"Nulla più è nostro: ci hanno tolto gli abiti, le scarpe, anche i capelli; se parleremo, non ci ascolteranno, e se ci ascoltassero, non ci capirebbero. Ci toglieranno anche il nome: e se vorremo conservarlo, dovremo trovare in noi la forza di farlo, di fare sì che dietro al nome, qualcosa ancora di noi, di noi quali eravamo, rimanga". Così scriveva Primo Levi con la mente rivolta gli orrori del lager (dove venne deportato nel febbraio '44), già presagendo il pericolo dell'indifferenza e della dimenticanza che l'avvento del terzo millennio avrebbe portato con sé. Sono trascorsi cent'anni dalla sua nascita, e ancora adesso la sua voce resta una delle testimonianze più forti e imprescindibili per qualsiasi collettivo sforzo di conoscenza e ricerca intorno allo sterminio nazista della seconda guerra mondiale.
Oggi, 27 gennaio, il pensiero dei torinesi di ogni generazione va in primo luogo a lui. Un sopravvissuto alla Shoah che, anni e anni dopo la Liberazione, ha rimesso in discussione il concetto di essere umano, dopo l'esperienza-limite del campo di concentramento. Nei Sommersi e salvati, Levi riflette su chi, in prigionia, si arrendeva all'ineluttabile disperazione, abbandonata la forza di reagire, quella “massa anonima dei non-uomini che marciano a faticano in silenzio, spenta in loro la scintilla divina, già troppo vuoti per soffrire veramente". E, con una lucidità critica che in questi anni - siamo nel 1986 - ha raggiunto ormai l'apice, l'autore accantona ogni retorica e squaderna una sentenza che scocca le ultime ore della sua stessa esistenza, "troppa" da sopportare: se per gli oppressori la memoria può essere facilmente cancellata - e tanti ancora oggi negano -, per gli oppressi, al contrario, il ricordo delle torture subite non scompare mai. E a chi si è salvato non è toccato in premio un alleviarsi delle pene, anzi. Continua a vivere nei supersiti la vergona della stessa liberazione, il paradossale senso di colpa per i delitti commessi dai loro aguzzini.
La storia di Primo Levi è universalmente conosciuta attraverso le sue opere, ma sono certi luoghi-simbolo di Torino a emanarne per primi la presenza imperitura. Il liceo "Massimo d'Azeglio", dove compì gli studi classici con illustri compagni di scuola, quali Franco Antonicelli, Norberto Bobbio e Leone Ginzburg. L'università, dove si iscrisse alla Facoltà di Chimica, l'anno precedente l'emanazione delle leggi razziali fasciste. La sua casa in corso Re Umberto, dove si tolse la vita nel 1987. E, proprio nell'anno del centenario, il torinese Centro Internazionale di Studi Primo Levi sarà impegnato nel promuovere un fitto calendario di iniziative per celebrare la ricorrenza.

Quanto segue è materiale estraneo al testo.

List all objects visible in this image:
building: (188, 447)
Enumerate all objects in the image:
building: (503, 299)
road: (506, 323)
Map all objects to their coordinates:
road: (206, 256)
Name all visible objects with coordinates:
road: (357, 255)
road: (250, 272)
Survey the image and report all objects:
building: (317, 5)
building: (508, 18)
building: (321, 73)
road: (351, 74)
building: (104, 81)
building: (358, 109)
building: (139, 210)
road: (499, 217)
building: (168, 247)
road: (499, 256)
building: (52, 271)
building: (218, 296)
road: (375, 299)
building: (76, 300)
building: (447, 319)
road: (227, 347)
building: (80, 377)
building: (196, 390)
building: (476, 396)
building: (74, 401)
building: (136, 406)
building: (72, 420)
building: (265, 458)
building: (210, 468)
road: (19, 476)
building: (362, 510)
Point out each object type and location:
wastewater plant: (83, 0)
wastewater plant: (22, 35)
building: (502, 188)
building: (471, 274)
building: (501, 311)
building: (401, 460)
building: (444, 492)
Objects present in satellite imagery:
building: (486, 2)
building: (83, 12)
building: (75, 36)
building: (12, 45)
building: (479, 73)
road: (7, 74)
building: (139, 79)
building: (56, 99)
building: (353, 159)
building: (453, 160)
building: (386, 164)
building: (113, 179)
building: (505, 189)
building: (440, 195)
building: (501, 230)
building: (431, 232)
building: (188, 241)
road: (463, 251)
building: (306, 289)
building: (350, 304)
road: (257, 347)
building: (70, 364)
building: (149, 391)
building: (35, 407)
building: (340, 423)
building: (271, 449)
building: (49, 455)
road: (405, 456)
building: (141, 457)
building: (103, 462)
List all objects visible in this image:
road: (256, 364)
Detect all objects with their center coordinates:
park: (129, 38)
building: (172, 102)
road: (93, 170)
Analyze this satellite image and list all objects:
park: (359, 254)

Per questo è stata lanciata una raccolta fondi su www.retedeldono.it per rendere il più presto disponibile il nuovo sito dedicato al programma di appuntamenti. Come spiegano i curatori, "è stato progettato sia per migliorare la fruizione dei contenuti, sia per proporre un viaggio agevole e intuitivo attraverso le varie dimensioni dell’opera di Primo Levi, che fu scrittore, testimone di Auschwitz, ma anche uomo di pensiero e di scienza".
Il termine è fissato per il 31 dicembre. Se si raggiunge la cifra totale di 30 mila euro, il Centro potrà sostenere il lavoro di un ricercatore incaricato di ricostruire "la progressiva diffusione delle 1500 copie vendute della prima edizione di 'Se questo è un uomo' – di cui ad oggi si conoscono solo in parte proprietari e collocazione – e la storia di singole copie passate di mano in mano nel corso degli anni".
L'evento inaugurale per il centenario a cura del Centro è stata infatti la mostra Se questo è un uomo, il libro "primogenito", allestita alla Biblioteca Nazionale dal 14 novembre al 15 dicembre 2018, con il patrocinio dell'Università di Torino. Attraverso documenti originali sono state presentate le anticipazioni su rivista dell'opera (scritta tra il '45 e il '47), l'accoglienza positiva da parte della critica, i primi tentativi di traduzione in altre lingue. Una ricostruzione storica che vuole continuare il suo percorso, perché l'allenamento della memoria non si affievolisca e, come sosterrebbe anche Levi, mantenga in vita quell'ultimo scampolo di umanità raziocinante contro le barbarie.